What was wrong with her tonight? Her accounts and her typing had been full of mistakes, and she’d taken none of her usual satisfaction in sorting out a jumble of unordered books or finding a new and interesting volume.
She’d finished the rest of the diary, which hadn’t been very enlightening. Toward the end, George the dragon had talked about his namesake a little and about the other dragon’s possibly tragic end.
Some do speak of other ways to mend such cases, he wrote, such as might be witchcraft, or the sacrifice of a white deer, and others yet say that having true affection among men may yet draw a man whole from his monstrous shape, but I think, as I have been taught, that there is no change and nothing for such unfortunates but death or exile.
Cheerful stuff.
She could have chosen another book from the shelves. There were plenty that looked interesting, and even a few that might deal with magic, but Mina couldn’t muster enough interest to get past the first page of anything she’d tried. She kept finding reasons to put her work aside and walk across the room or to go look out the window.

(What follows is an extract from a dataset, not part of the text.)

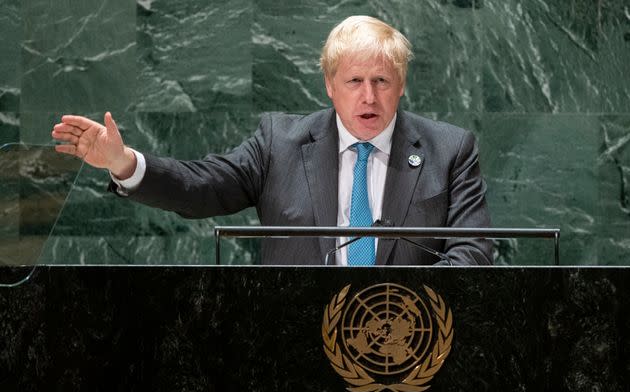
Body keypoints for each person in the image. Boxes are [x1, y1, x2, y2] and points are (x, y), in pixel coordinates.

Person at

It wasn’t as if there was even anything—or anybody—to see out there.
Stephen and Colin would come back to the house in dragon form, the same way that they’d left. Unless something went horribly wrong, they’d be far too high to see from the window. But nothing was going to go horribly wrong.
They were dragons, after all. And they were flying—what was going to attack them, a flock of angry pigeons? The image did make Mina giggle, but it didn’t change her mood. She still felt aware of every second that passed.
Right, then. She wasn’t getting her work done one way or the other. Maybe a walk and a bite to eat would settle her mind. Mina stood up, glared down at the ink spot on her skirt—which had helpfully taken the form of some two-headed beast—and headed out into the hallway.
With the servants away and the lamps economically turned down, the hall was very empty and very large. Mina’s footsteps echoed on the floor, steady counterpoint to the light brush of her skirt. She shivered.
She was in a mood, and that despite getting to see the exhibition that evening. Mum would have had a bit to say about ungrateful girls with the vapors. Mina knew she herself would have said similar things if she’d been looking on from outside.